=== ARTICLE ===

Batching on `.extract_faces` to improve performance and utilize GPU in full #1435

galthran-wq · 2025-02-13T13:35:04Z

Tickets

What has been done

With this PR, .extract_faces is able to accept a list of images

How to test

make lint && make test

Benchmarking on detecting 50 faces:

For yolov11n, batch size 20 is 59.27% faster than batch size 1.
For yolov11s, batch size 20 is 29.00% faster than batch size 1.
For yolov11m, batch size 20 is 31.73% faster than batch size 1.
For yolov8, batch size 20 is 12.68% faster than batch size 1.

skyler14 · 2025-02-16T08:53:51Z

Do you have a branch in your fork that currently combines all the optimizations you've submitted. I'd like to start using them while the approval process is going

whats been the total speedup you've been able to see

galthran-wq · 2025-02-16T09:30:38Z

I do. You can check
https://github.com/galthran-wq/deepface/tree/master-enhanced

it combines these two PRs with some other small modifications:

.represent uses batched detector inference (here Batching on .represent to improve performance and utilize GPU in full #1433 it only does batched embedding, because batched detection is not yet implemented)
.represent returns a list of list of dicts, if a batch of images is passed. This is neccessary to be able to recover to which images the resulting faces correspond to. It might be a good idea to include this change in the PR as well. You can check the test in the fork.

Not all of the detectors currently (both in this PR and in the fork) implement batching. In particular, YOLO does. I've found it to be optimal in terms of performance and inference speed. The only problem is installing both torch and tensorflow with GPU, but I've managed to somehow do that.

All in all, with the combination of yolov11m and Facenet, both using GPU, and batch size 100 (the largest I could fit in 4090) I am seeing aroung 15x speed boost, but that is highly dependent on the input images, the GPU (especially memory size). I've also had a quick peek and it seems like the performance on the CPU is improved as well.

@serengil FYI I would be happy to contribute the aforementioned modifications if we have progress on the PRs.

serengil · 2025-02-16T09:32:37Z

I will review this PR this week i hope

serengil · 2025-02-16T12:07:23Z

Seems this breaks the unit tests. Must be sorted.

galthran-wq · 2025-02-16T14:47:36Z

should be good now

serengil · 2025-02-16T15:25:22Z

Nope, still failing.

tests/test_extract_faces.py

serengil · 2025-02-17T13:00:32Z

deepface/models/face_detection/RetinaFace.py

-            resp.append(facial_area)
-
-        return resp
+        if isinstance(img, np.ndarray):


what if img is (2, 224, 224, 3) sized numpy array? i mean many images in single numpy array.

serengil · 2025-02-17T13:04:06Z

You implemented OpenCv, Ssd, Yolo, MtCnn and RetinaFace to accept list inputs

What if I send list to YuNet, MediaPipe, FastMtCnn, Dlib or CenterFace?

=== DATASET ROWS ===

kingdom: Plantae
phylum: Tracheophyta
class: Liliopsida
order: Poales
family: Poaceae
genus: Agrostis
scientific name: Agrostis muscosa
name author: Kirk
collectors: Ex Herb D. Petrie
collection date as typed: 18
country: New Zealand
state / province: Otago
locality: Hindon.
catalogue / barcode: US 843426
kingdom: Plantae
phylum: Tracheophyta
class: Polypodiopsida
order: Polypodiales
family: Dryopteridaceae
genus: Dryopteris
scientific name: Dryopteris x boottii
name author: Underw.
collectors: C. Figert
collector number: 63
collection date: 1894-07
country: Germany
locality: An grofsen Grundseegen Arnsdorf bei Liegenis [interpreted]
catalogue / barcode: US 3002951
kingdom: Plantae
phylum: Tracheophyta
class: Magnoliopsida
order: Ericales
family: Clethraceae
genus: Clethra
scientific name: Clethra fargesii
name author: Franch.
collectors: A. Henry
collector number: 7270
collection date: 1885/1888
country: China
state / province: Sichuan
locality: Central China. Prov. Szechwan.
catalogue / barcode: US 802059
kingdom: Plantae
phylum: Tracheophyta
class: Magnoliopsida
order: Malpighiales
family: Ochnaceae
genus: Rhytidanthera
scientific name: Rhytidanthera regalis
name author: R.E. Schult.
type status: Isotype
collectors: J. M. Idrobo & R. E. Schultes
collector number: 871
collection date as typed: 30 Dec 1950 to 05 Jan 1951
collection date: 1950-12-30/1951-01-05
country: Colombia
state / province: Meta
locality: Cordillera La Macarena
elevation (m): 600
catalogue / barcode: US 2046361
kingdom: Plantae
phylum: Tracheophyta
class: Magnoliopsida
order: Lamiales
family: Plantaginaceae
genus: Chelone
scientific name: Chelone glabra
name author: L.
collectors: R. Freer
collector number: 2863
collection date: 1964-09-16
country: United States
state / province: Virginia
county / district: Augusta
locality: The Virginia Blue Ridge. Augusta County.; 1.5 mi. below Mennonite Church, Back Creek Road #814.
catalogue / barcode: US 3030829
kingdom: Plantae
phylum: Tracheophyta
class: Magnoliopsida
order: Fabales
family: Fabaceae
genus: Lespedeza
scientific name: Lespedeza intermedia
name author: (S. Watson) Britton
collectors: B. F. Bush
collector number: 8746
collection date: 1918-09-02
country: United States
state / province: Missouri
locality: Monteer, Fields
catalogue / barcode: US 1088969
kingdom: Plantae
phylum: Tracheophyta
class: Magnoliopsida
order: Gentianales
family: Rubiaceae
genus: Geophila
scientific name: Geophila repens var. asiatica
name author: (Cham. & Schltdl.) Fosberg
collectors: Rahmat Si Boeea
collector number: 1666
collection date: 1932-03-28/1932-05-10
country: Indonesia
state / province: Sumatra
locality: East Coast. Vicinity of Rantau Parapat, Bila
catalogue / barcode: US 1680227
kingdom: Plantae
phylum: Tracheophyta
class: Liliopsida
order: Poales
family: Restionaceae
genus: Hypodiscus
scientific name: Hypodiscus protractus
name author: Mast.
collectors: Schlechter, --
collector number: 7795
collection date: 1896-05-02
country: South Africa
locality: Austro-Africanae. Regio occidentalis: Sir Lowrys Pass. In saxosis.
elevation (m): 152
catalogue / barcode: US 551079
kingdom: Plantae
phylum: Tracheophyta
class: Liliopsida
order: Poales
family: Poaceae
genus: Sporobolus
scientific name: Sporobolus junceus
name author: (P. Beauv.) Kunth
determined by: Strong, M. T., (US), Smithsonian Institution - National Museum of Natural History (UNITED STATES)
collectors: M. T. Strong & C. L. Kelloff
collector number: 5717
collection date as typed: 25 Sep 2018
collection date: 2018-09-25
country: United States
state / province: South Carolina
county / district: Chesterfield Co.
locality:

===

LIST OF TASKS:
1 - Copy word for word everything in the face-batching thread from "it combines these" down to "somehow do that.".
2 - Write what comes next in the discussion about batching face detection in deepface, picking up after its last comment.

ANSWERS IN ORDER:
1 -
it combines these two PRs with some other small modifications:

.represent uses batched detector inference (here Batching on .represent to improve performance and utilize GPU in full #1433 it only does batched embedding, because batched detection is not yet implemented)
.represent returns a list of list of dicts, if a batch of images is passed. This is neccessary to be able to recover to which images the resulting faces correspond to. It might be a good idea to include this change in the PR as well. You can check the test in the fork.

Not all of the detectors currently (both in this PR and in the fork) implement batching. In particular, YOLO does. I've found it to be optimal in terms of performance and inference speed. The only problem is installing both torch and tensorflow with GPU, but I've managed to somehow do that.

2 -
I assume an exception will be thrown, but users should see a meaningful message.

serengil · 2025-02-18T10:42:54Z

@galthran-wq you are pushing too many things, would you please inform me when it is ready.

galthran-wq · 2025-02-18T10:42:25Z

tests/test_extract_faces.py

+        )
+
+
+def test_batch_extract_faces_single_image():


FYI this might be not the expected behaviour

what do you mean?

galthran-wq · 2025-02-18T10:44:03Z

tests/test_extract_faces.py

+def test_batch_extract_faces(detector_backend):
+    detector_backend_to_rtol = {
+        "opencv": 0.1,
+        "mtcnn": 0.2,


turns out batching has different impact on the result for different backends. It is mostly the same (for almost all the models, the relative error is <1%.
mtcnn and opencv suffer a bit more, not quite sure why (which features are different exactly)

we may consider to throw exception for those detectors as they are not suitable for batch maybe

tests/test_extract_faces.py

galthran-wq · 2025-02-18T10:47:24Z

@galthran-wq you are pushing too many things, would you please inform me when it is ready.

it is ready now, im usually pushing when it's done

I've just fixed what you've noted:

added pseudo-batching (for loop) for other models
support for np array batched input (dim=4)
changed extract_faces to return a list of lists on batched input
couple more tests

serengil · 2025-02-18T10:59:18Z

tests/test_extract_faces.py

+        len(imgs_objs_batch) == 4 and 
+        all(isinstance(obj, list) for obj in imgs_objs_batch)
+    )
+    assert all(


please add comment, the last one has many faces, others have just one face

serengil · 2025-02-18T11:07:44Z

tests/test_extract_faces.py

@@ -79,6 +79,144 @@ def test_different_detectors():
        logger.info(f"✅ extract_faces for {detector} backend test is done")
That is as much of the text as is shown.